START Stored data

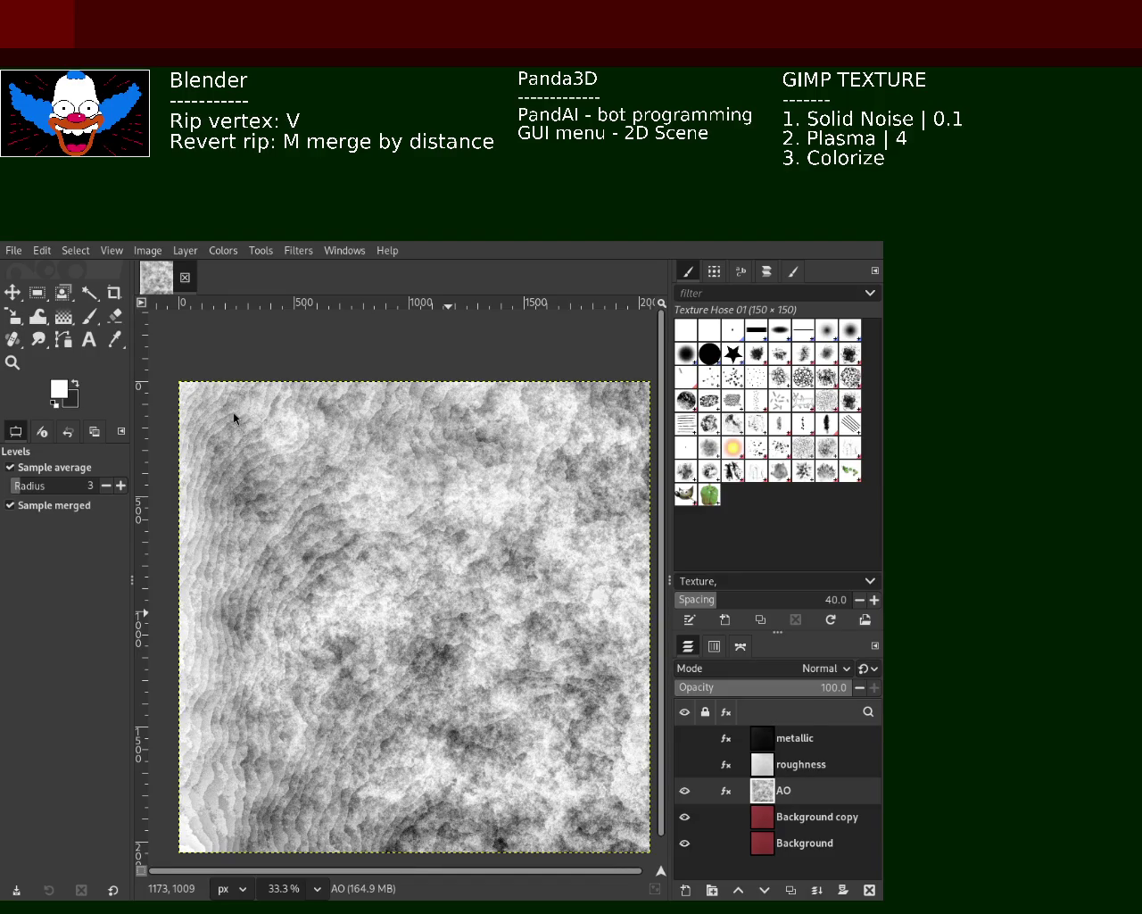
left_click(794, 769)
Step: Show the roughness layer and zoom in on its grain, then back out to 33.3%
left_click(684, 764)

END Stored data

_Directions_:
Write out every line above exactly as it is, leaving out the pictures.

_Answer area_:
left_click(794, 769)
Step: Show the roughness layer and zoom in on its grain, then back out to 33.3%
left_click(684, 764)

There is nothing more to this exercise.